> _INFORMATION SUPPLIED_
···

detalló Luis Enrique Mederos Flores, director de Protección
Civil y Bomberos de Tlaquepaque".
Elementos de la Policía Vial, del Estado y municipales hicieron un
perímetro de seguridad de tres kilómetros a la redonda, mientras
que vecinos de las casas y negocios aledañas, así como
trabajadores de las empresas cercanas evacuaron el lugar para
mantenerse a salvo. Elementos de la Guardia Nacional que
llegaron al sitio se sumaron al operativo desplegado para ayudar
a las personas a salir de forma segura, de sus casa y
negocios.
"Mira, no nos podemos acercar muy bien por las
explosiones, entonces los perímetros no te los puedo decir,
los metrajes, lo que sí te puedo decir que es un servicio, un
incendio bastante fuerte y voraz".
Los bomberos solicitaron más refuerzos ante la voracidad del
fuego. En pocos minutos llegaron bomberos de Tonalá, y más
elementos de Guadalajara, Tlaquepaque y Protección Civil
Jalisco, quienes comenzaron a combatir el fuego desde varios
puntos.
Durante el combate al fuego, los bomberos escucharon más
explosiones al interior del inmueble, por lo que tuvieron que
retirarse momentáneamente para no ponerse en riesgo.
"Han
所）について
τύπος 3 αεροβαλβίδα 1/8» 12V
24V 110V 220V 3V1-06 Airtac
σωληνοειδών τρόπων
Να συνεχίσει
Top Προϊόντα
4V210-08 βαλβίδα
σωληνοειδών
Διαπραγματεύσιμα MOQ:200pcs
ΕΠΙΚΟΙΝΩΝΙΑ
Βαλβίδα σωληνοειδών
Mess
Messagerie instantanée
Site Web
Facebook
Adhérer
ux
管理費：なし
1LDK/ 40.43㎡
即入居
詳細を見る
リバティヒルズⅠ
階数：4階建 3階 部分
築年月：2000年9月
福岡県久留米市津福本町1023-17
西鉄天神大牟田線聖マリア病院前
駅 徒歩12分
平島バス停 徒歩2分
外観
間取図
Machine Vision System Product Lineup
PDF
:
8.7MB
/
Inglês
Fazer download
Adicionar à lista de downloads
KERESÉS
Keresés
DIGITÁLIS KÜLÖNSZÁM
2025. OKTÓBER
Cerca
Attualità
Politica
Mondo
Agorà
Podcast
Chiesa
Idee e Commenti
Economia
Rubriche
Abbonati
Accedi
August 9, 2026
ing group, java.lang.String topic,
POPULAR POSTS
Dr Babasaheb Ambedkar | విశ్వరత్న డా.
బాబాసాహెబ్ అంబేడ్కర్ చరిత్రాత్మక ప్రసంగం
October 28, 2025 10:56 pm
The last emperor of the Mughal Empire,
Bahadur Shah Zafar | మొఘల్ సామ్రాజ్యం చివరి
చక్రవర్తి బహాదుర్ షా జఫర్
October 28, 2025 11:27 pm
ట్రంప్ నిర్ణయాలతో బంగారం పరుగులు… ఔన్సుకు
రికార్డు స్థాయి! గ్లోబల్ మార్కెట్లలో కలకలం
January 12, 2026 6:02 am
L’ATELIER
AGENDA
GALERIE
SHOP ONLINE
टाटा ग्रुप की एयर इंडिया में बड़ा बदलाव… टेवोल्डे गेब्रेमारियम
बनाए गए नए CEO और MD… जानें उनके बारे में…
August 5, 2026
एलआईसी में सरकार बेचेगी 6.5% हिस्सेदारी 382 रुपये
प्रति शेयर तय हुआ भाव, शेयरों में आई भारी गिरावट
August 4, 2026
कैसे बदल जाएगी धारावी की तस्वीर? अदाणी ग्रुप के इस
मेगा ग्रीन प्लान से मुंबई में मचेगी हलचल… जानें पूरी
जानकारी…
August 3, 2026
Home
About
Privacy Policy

···

> _EXERCISE DESCRIPTION_
In the listing above, the line with "Machine Vision System Product Lineup" and every line after it must be set down word for word, and no other line.

> _ANSWER BOX_
Machine Vision System Product Lineup
PDF
:
8.7MB
/
Inglês
Fazer download
Adicionar à lista de downloads
KERESÉS
Keresés
DIGITÁLIS KÜLÖNSZÁM
2025. OKTÓBER
Cerca
Attualità
Politica
Mondo
Agorà
Podcast
Chiesa
Idee e Commenti
Economia
Rubriche
Abbonati
Accedi
August 9, 2026
ing group, java.lang.String topic,
POPULAR POSTS
Dr Babasaheb Ambedkar | విశ్వరత్న డా.
బాబాసాహెబ్ అంబేడ్కర్ చరిత్రాత్మక ప్రసంగం
October 28, 2025 10:56 pm
The last emperor of the Mughal Empire,
Bahadur Shah Zafar | మొఘల్ సామ్రాజ్యం చివరి
చక్రవర్తి బహాదుర్ షా జఫర్
October 28, 2025 11:27 pm
ట్రంప్ నిర్ణయాలతో బంగారం పరుగులు… ఔన్సుకు
రికార్డు స్థాయి! గ్లోబల్ మార్కెట్లలో కలకలం
January 12, 2026 6:02 am
L’ATELIER
AGENDA
GALERIE
SHOP ONLINE
टाटा ग्रुप की एयर इंडिया में बड़ा बदलाव… टेवोल्डे गेब्रेमारियम
बनाए गए नए CEO और MD… जानें उनके बारे में…
August 5, 2026
एलआईसी में सरकार बेचेगी 6.5% हिस्सेदारी 382 रुपये
प्रति शेयर तय हुआ भाव, शेयरों में आई भारी गिरावट
August 4, 2026
कैसे बदल जाएगी धारावी की तस्वीर? अदाणी ग्रुप के इस
मेगा ग्रीन प्लान से मुंबई में मचेगी हलचल… जानें पूरी
जानकारी…
August 3, 2026
Home
About
Privacy Policy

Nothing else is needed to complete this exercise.